Shadowsocks-Qt5 AppImage

Applications on Linux tend to be distributed by distributions, managed/packaged by distribution’s package managers. For upstream application developers, one way to ship the software to users is to create binary packages for mainstream Linux distributions. Don’t get me wrong, it is not too difficult, given we’ve now had Launchpad for Ubuntu, Copr for Fedora, OBS for OpenSUSE. Arch Linux has AUR, although that is just recipe collection.

By chance, I’ve seen Krita is shipping their software using AppImage. My attention was drawn over immediately. It looks very promising, given how many upstream apps are packaged in AppImage and how easy-to-use it is. The best part is that AppImage doesn’t require any tools (unlike flatpak which needs OS support). It basically acts similarly to the way how people ship applications on macOS, in bundles! Hence, there you go, my journey to pack Shadowsocks-Qt5 in AppImage.

Since you can easily find well documented procedures in their Wiki pages, I won’t bother logging it step by step but only a few hiccups I got. The tool I’m using is linuxdeployqt along with the vanilla AppImageKit. Both tools are distributed in AppImage format, how convenient! 🙂

As recommended, you should use a relatively old Linux distribution to make your AppImage file as compatible as possible (apps linked against newer GLIBC won’t be able to run with older GLIBC). I’ve chosen Debian Jessie as the host OS which has very similar software suite as Ubuntu Trusty does (so I can use Travis CI in the future to automate AppImage build).

One hiccup I got was a symbol error from libharfbuzz.so, see this issue. After a few days Googling, I found a similar issue which points to freetype and harfbuzz themselves. So I just tried to remove libfreetype.so and libharfbuzz.so from appdir directory, and packed with appimagetool, voila it works! I have to point out that linuxdeployqt will always try to put those necessary libraries into appdir when you use it to pack AppImage. In the end, I had to replace the last step with vanilla appimagetool. In another words, what I did was

linuxdeployqt ./appdir/usr/share/applications/shadowsocks-qt5.desktop -bundle-non-qt-libs
rm -f ./appdir/usr/lib/libharfbuzz.so.0
rm -f ./appdir/usr/lib/libfreetype.so.6
appimagetool ./appdir

An experimental AppImage file has been uploaded to the releases page, please give it try, especially if your Linux distribution doesn’t have Shadowsocks-Qt5 in the repository.

Advertisements

Shadowsocks on RHEL 101

This post is written as a basic guide to install and setup shadowsocks server on Red Hat Enterprise Linux (or its clones such as CentOS). shadowsocks-libev is chosen as the shadowsocks port (implementation) for this guide.

Introduction

Shadowsocks is a beloved lightweight secure proxy procotol that can help you bypass firewalls. It’s incredibly flexible and easy to deploy, setup, or even implement it from scratch. Shadowsocks runs on Windows, Mac, Linux, FreeBSD, Android, iOS and more! It runs on x86, ARM, MIPS and more, from PCs to routers!

The project is open-sourced and hosted on GitHub. Different implementations (shadowsocks port) have different licenses though, their features may vary, especially for non-essential features.

Installation

You don’t need to compile source code yourself. Instead, the recommended way is to install from Copr repository.

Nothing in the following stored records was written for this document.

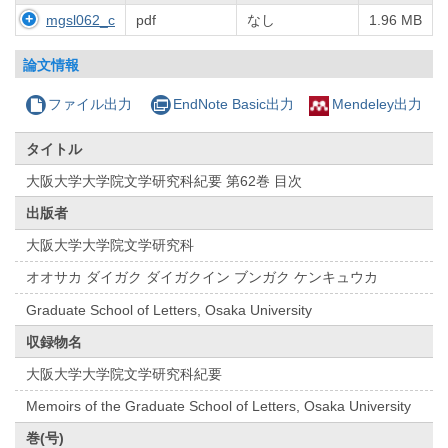
mgsl062_c
pdf
なし
1.96 MB
論文情報
ファイル出力
EndNote Basic出力
Mendeley出力
タイトル
大阪大学大学院文学研究科紀要 第62巻 目次
出版者
大阪大学大学院文学研究科
オオサカ ダイガク ダイガクイン ブンガク ケンキュウカ
Graduate School of Letters, Osaka University
収録物名
大阪大学大学院文学研究科紀要
Memoirs of the Graduate School of Letters, Osaka University
巻(号)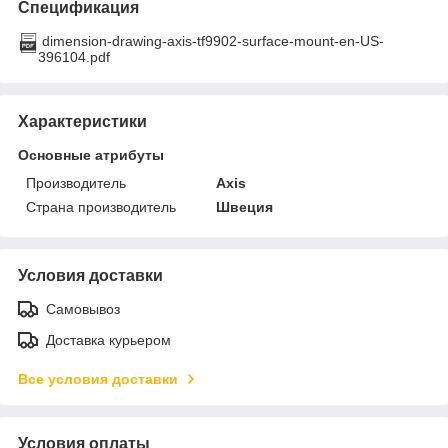
Спецификация
dimension-drawing-axis-tf9902-surface-mount-en-US-
396104.pdf
Характеристики
Основные атрибуты
Производитель
Axis
Страна производитель
Швеция
Условия доставки
Самовывоз
Доставка курьером
Все условия доставки
Условия оплаты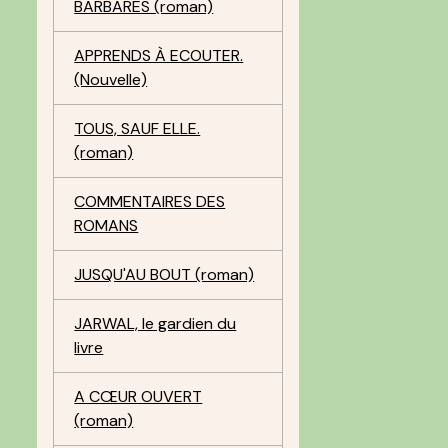
BARBARES (roman)
APPRENDS À ECOUTER.
(Nouvelle)
TOUS, SAUF ELLE.
(roman)
COMMENTAIRES DES
ROMANS
JUSQU'AU BOUT (roman)
JARWAL, le gardien du
livre
A CŒUR OUVERT
(roman)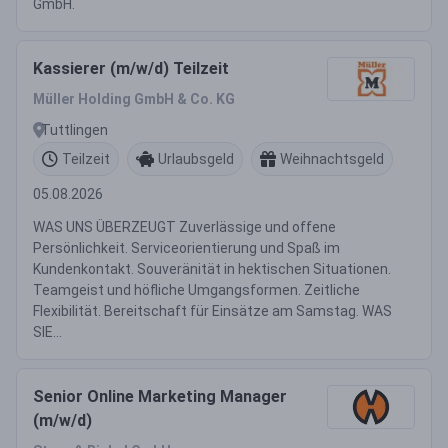
GmbH.
Kassierer (m/w/d) Teilzeit
Müller Holding GmbH & Co. KG
Tuttlingen
Teilzeit
Urlaubsgeld
Weihnachtsgeld
05.08.2026
WAS UNS ÜBERZEUGT Zuverlässige und offene
Persönlichkeit. Serviceorientierung und Spaß im
Kundenkontakt. Souveränität in hektischen Situationen.
Teamgeist und höfliche Umgangsformen. Zeitliche
Flexibilität. Bereitschaft für Einsätze am Samstag. WAS
SIE...
Senior Online Marketing Manager
(m/w/d)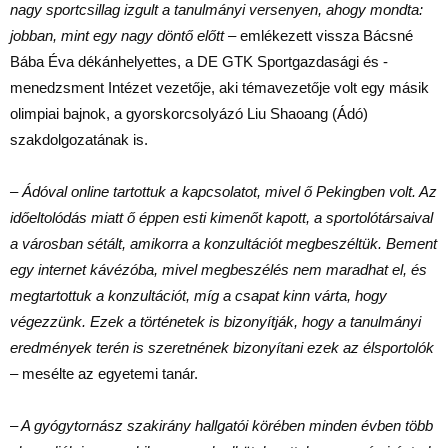
nagy sportcsillag izgult a tanulmányi versenyen, ahogy mondta:
jobban, mint egy nagy döntő előtt
– emlékezett vissza Bácsné
Bába Éva dékánhelyettes, a DE GTK Sportgazdasági és -
menedzsment Intézet vezetője, aki témavezetője volt egy másik
olimpiai bajnok, a gyorskorcsolyázó Liu Shaoang (Ádó)
szakdolgozatának is.
– Ádóval online tartottuk a kapcsolatot, mivel ő Pekingben volt. Az
időeltolódás miatt ő éppen esti kimenőt kapott, a sportolótársaival
a városban sétált, amikorra a konzultációt megbeszéltük. Bement
egy internet kávézóba, mivel megbeszélés nem maradhat el, és
megtartottuk a konzultációt, míg a csapat kinn várta, hogy
végezzünk. Ezek a történetek is bizonyítják, hogy a tanulmányi
eredmények terén is szeretnének bizonyítani ezek az élsportolók
– mesélte az egyetemi tanár.
–
A gyógytornász szakirány hallgatói körében minden évben több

  1. Download repo from Shadowsocks Copr.
  2. Put repo file into /etc/yum.repos.d/.
  3. Execute sudo yum update and sudo yum install shadowsocks-libev in terminal.

Server Configuration

Open the configuration file /etc/shadowsocks-libev/config.json (You’ll need root priviledge for this). An example configuration is pasted below:

{
    "server":"0.0.0.0",
    "server_port":8388,
    "local_port":1080,
    "password":"barfoo!",
    "timeout":600,
    "method":"chacha20"
}
  • server: Server listening address
  • server_port: Server listening port
  • local_port: Local listening port (ignored by server)
  • password: Password used for encryption
  • timeout: Maximum idle time for a TCP connection
  • method: Encryption method

Start Service

  • For RHEL 6, execute sudo service shadowsocks-libev start to start.
  • For RHEL 7 or Fedora, execute sudo systemctl start shadowsocks-libev to start.

Client Configuration

There are a lot of shadowsocks clients available on all major platforms. The client’s configuration should be the same as server’s. Well, the server IP is the server’s public IP instead of 0.0.0.0.

You must understand the client is effectively a local SOCKS5 proxy server that forwards data to remote shadowsocks server. In order to complete the proxy channel, you need to set applications’ SOCKS5 proxy server to the client‘s address and port.

A good news is on Android platform, shadowsocks client is more or less like a VPN (easier to setup for tech noobs). You can set it proxy the whole handset, or just proxy certain apps.

Don’t want to type that loooong and full-of-symbols password? Check the Quick Guide to use QR Code to share your configuration (Note: One-time authentication option is not included in QR Code).